= Records for the exercise =
- - - - -
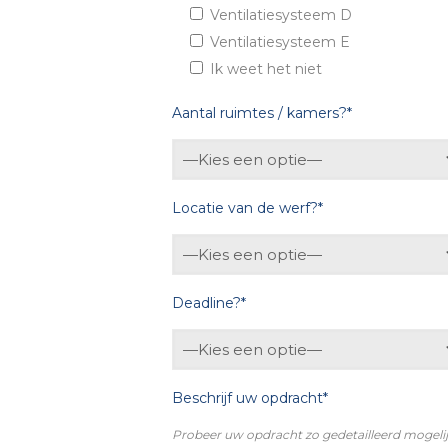
Ventilatiesysteem D
Ventilatiesysteem E
Ik weet het niet
Aantal ruimtes / kamers?*
Locatie van de werf?*
Deadline?*
Beschrijf uw opdracht*
Probeer uw opdracht zo gedetailleerd mogeli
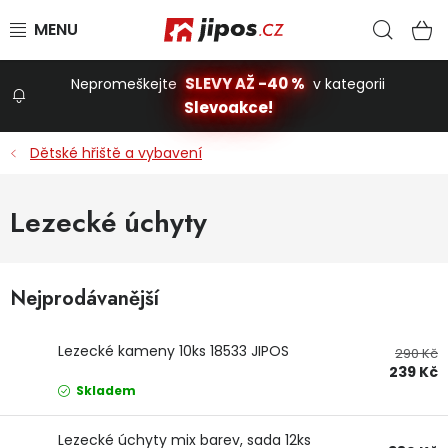
Přejít na obsah
Hled
N
SLEVY AŽ -40 %
Nepromeškejte
v kategorii
Slevoakce!
Slevoakce
Dětské hřiště a vybavení
Zahrada
Lezecké úchyty
Stavba a dům
Nejprodávanější
Dílna
Lezecké kameny 10ks 18533 JIPOS
290 Kč
239 Kč
Domácnost
Skladem
Lezecké úchyty mix barev, sada 12ks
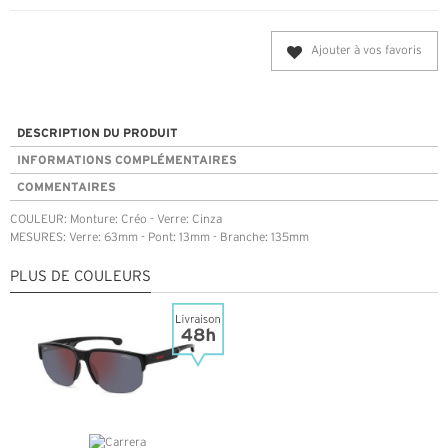
Ajouter à vos favoris
DESCRIPTION DU PRODUIT
INFORMATIONS COMPLÉMENTAIRES
COMMENTAIRES
COULEUR: Monture: Créo - Verre: Cinza
MESURES: Verre: 63mm - Pont: 13mm - Branche: 135mm
PLUS DE COULEURS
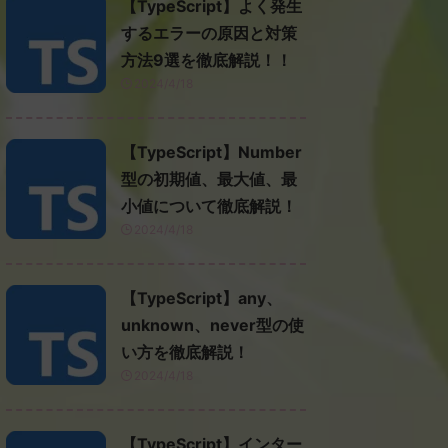
【TypeScript】よく発生
するエラーの原因と対策
方法9選を徹底解説！！
2024/4/18
【TypeScript】Number
型の初期値、最大値、最
小値について徹底解説！
2024/4/18
【TypeScript】any、
unknown、never型の使
い方を徹底解説！
2024/4/18
【TypeScript】インター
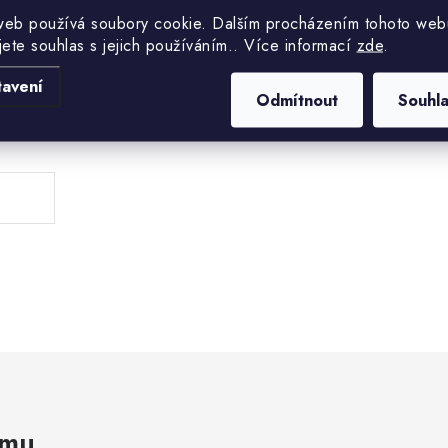
web používá soubory cookie. Dalším procházením tohoto web
jete souhlas s jejich používáním.. Více informací
zde
.
tavení
Odmítnout
Souhl
.
amu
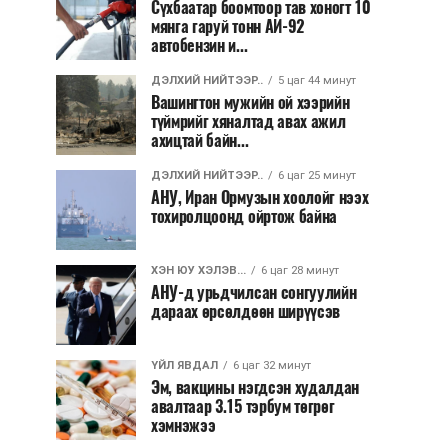
Сүхбаатар боомтоор тав хоногт 10
мянга гаруй тонн АИ-92
автобензин и...
ДЭЛХИЙ НИЙТЭЭР..
5 цаг 44 минут
Вашингтон мужийн ой хээрийн
түймрийг хяналтад авах ажил
ахицтай байн...
ДЭЛХИЙ НИЙТЭЭР..
6 цаг 25 минут
АНУ, Иран Ормузын хоолойг нээх
тохиролцоонд ойртож байна
ХЭН ЮУ ХЭЛЭВ...
6 цаг 28 минут
АНУ-д урьдчилсан сонгуулийн
дараах өрсөлдөөн ширүүсэв
ҮЙЛ ЯВДАЛ
6 цаг 32 минут
Эм, вакцины нэгдсэн худалдан
авалтаар 3.15 тэрбум төгрөг
хэмнэжээ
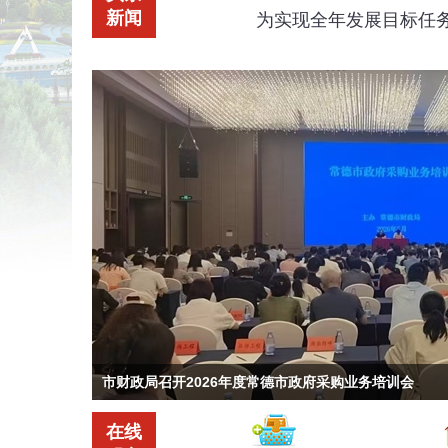
新闻
为实现全年发展目标任
市财政局召开2026年度常德市政府采购业务培训会
在线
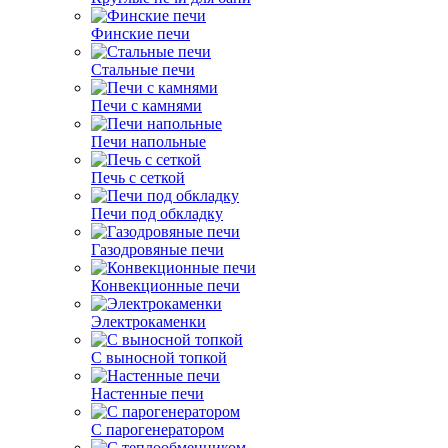
Финские печи
Стальные печи
Печи с камнями
Печи напольные
Печь с сеткой
Печи под обкладку
Газодровяные печи
Конвекционные печи
Электрокаменки
С выносной топкой
Настенные печи
С парогенератором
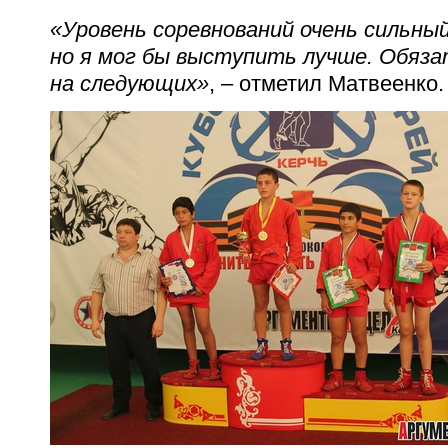
«Уровень соревнований очень сильны
но я мог бы выступить лучше. Обяз
на следующих»
, – отметил М
атвеенко.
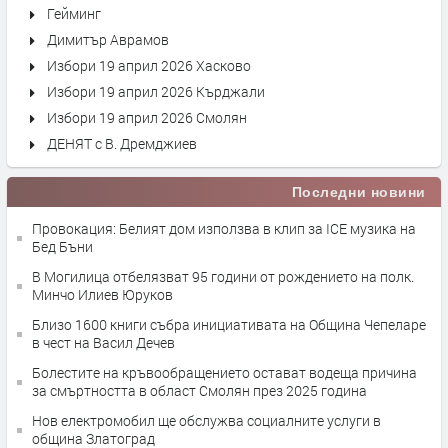
Гейминг
Димитър Аврамов
Избори 19 април 2026 Хасково
Избори 19 април 2026 Кърджали
Избори 19 април 2026 Смолян
ДЕНЯТ с В. Дремджиев
Последни новини
Провокация: Белият дом използва в клип за ICE музика на
Бед Бъни
В Могилица отбелязват 95 години от рождението на полк.
Минчо Илиев Юруков
Близо 1600 книги събра инициативата на Община Чепеларе
в чест на Васил Дечев
Болестите на кръвообращението остават водеща причина
за смъртността в област Смолян през 2025 година
Нов електромобил ще обслужва социалните услуги в
община Златоград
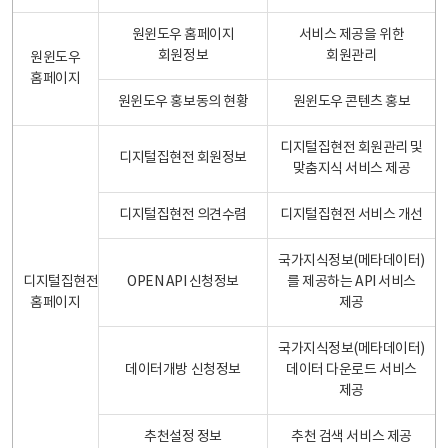
원윈도우 홈페이지
서비스 제공을 위한
회원정보
회원관리
원윈도우
홈페이지
원윈도우 홍보동의 현황
원윈도우 콘텐츠 홍보
디지털집현전 회원관리 및
디지털집현전 회원정보
맞춤지식 서비스 제공
디지털집현전 의견수렴
디지털집현전 서비스 개선
국가지식정보(메타데이터)
디지털집현전
OPEN API 신청정보
를 제공하는 API 서비스
홈페이지
제공
국가지식정보(메타데이터)
데이터개방 신청정보
데이터 다운로드 서비스
제공
추천설정 정보
추천 검색 서비스 제공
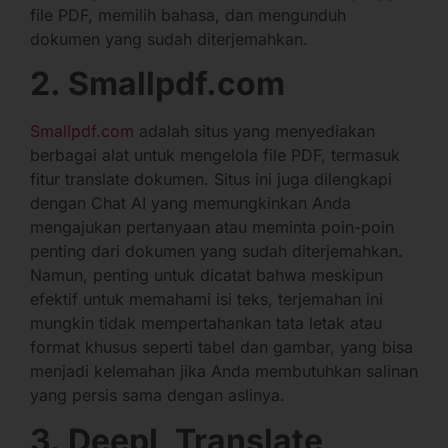
file PDF, memilih bahasa, dan mengunduh
dokumen yang sudah diterjemahkan.
2. Smallpdf.com
Smallpdf.com
adalah situs yang menyediakan
berbagai alat untuk mengelola file PDF, termasuk
fitur translate dokumen. Situs ini juga dilengkapi
dengan Chat AI yang memungkinkan Anda
mengajukan pertanyaan atau meminta poin-poin
penting dari dokumen yang sudah diterjemahkan.
Namun, penting untuk dicatat bahwa meskipun
efektif untuk memahami isi teks, terjemahan ini
mungkin tidak mempertahankan tata letak atau
format khusus seperti tabel dan gambar, yang bisa
menjadi kelemahan jika Anda membutuhkan salinan
yang persis sama dengan aslinya.
3. DeepL Translate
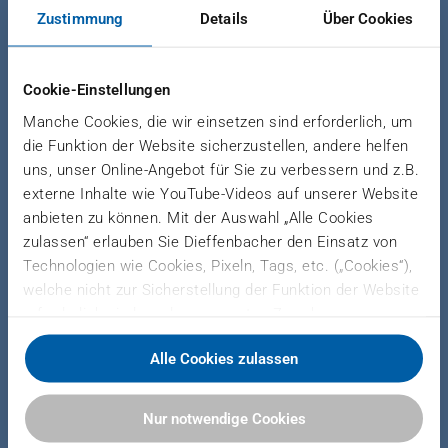
News Holzwerkstoffe
|
11. August 2015
Zustimmung
Details
Über Cookies
DIEFFENBACHER VERKAUFT
Cookie-Einstellungen
ZWEI ANLAGEN NACH ASIEN
Manche Cookies, die wir einsetzen sind erforderlich, um
die Funktion der Website sicherzustellen, andere helfen
Metro-Ply bestellt erneut die neue
uns, unser Online-Angebot für Sie zu verbessern und z.B.
Presse CPS+
externe Inhalte wie YouTube-Videos auf unserer Website
anbieten zu können. Mit der Auswahl „Alle Cookies
zulassen“ erlauben Sie Dieffenbacher den Einsatz von
Technologien wie Cookies, Pixeln, Tags, etc. („Cookies“),
Gleich zwei Aufträge für Anlagen in Asien konnte
welche nicht zur Sicherstellung der Funktion der Website
Dieffenbacher im Juni 2015 gewinnen. Allgreen
erforderlich sind, zu den genannten Zwecken.
Timber Products aus Malaysia bestellte eine
Dieffenbacher arbeitet hierfür mit Drittanbietern
Spananlage. Der zweite Auftrag kam erneut aus
Alle Cookies zulassen
zusammen und teilt Daten zu Ihrer Nutzung unserer
der Metro-Ply Gruppe. Der thailändische
Website mit diesen. Sie können auswählen, ob Sie alle
Plattenproduzent bestellte eine THDF-Anlage
Cookies akzeptieren oder nur notwendige Cookies
Nur notwendige Cookies
inklusive der neuen Presse CPS+. Damit hat
zulassen. Sie können Ihre Einwilligung zur Verwendung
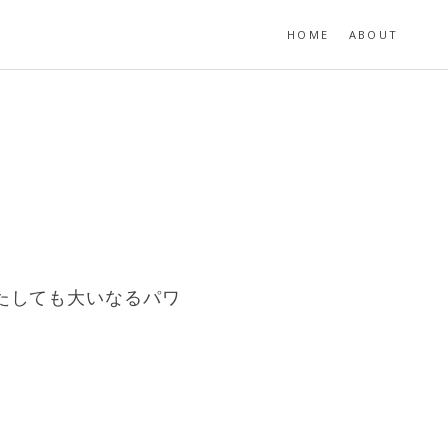
HOME
ABOUT
またしても大いなるパワ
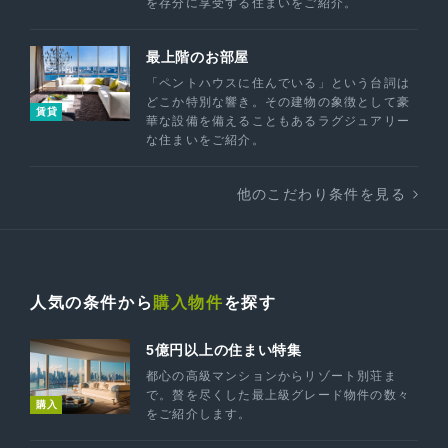
を存分に享受する住まいをご紹介。
最上階のお部屋
「ペントハウスに住んでいる」という台詞は
どこか特別な響き。その建物の象徴として豪
賃貸
華な設備を備えることもあるラグジュアリー
な住まいをご紹介。
他のこだわり条件を見る
人気の条件から
購入物件
を探す
5億円以上の住まい特集
都心の高級マンションからリゾート別荘ま
で。贅を尽くした最上級グレード物件の数々
購入
をご紹介します。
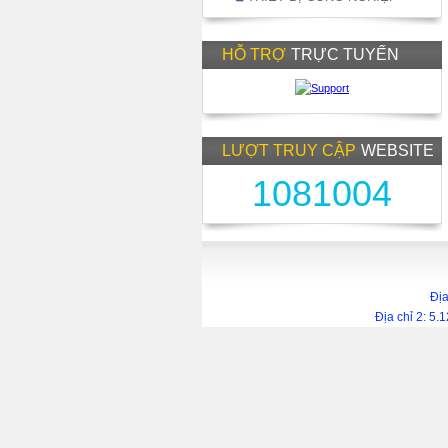
HỖ TRỢ
TRỰC TUYẾN
LƯỢT TRUY CẬP
WEBSITE
1081004
Địa
Địa chỉ 2: 5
- - - - -
= Work to be completed =
Give again, exactly, each line from the one that contains "Website mit diesen." through the last line of the material above. Pictures do not belong in the copy.

= Answer box =
Website mit diesen. Sie können auswählen, ob Sie alle
Plattenproduzent bestellte eine THDF-Anlage
Cookies akzeptieren oder nur notwendige Cookies
Nur notwendige Cookies
inklusive der neuen Presse CPS+. Damit hat
zulassen. Sie können Ihre Einwilligung zur Verwendung
HOME
ABOUT
またしても大いなるパワ
を存分に享受する住まいをご紹介。
最上階のお部屋
「ペントハウスに住んでいる」という台詞は
どこか特別な響き。その建物の象徴として豪
賃貸
華な設備を備えることもあるラグジュアリー
な住まいをご紹介。
他のこだわり条件を見る
人気の条件から
購入物件
を探す
5億円以上の住まい特集
都心の高級マンションからリゾート別荘ま
で。贅を尽くした最上級グレード物件の数々
購入
をご紹介します。
HỖ TRỢ
TRỰC TUYẾN
LƯỢT TRUY CẬP
WEBSITE
1081004
Địa
Địa chỉ 2: 5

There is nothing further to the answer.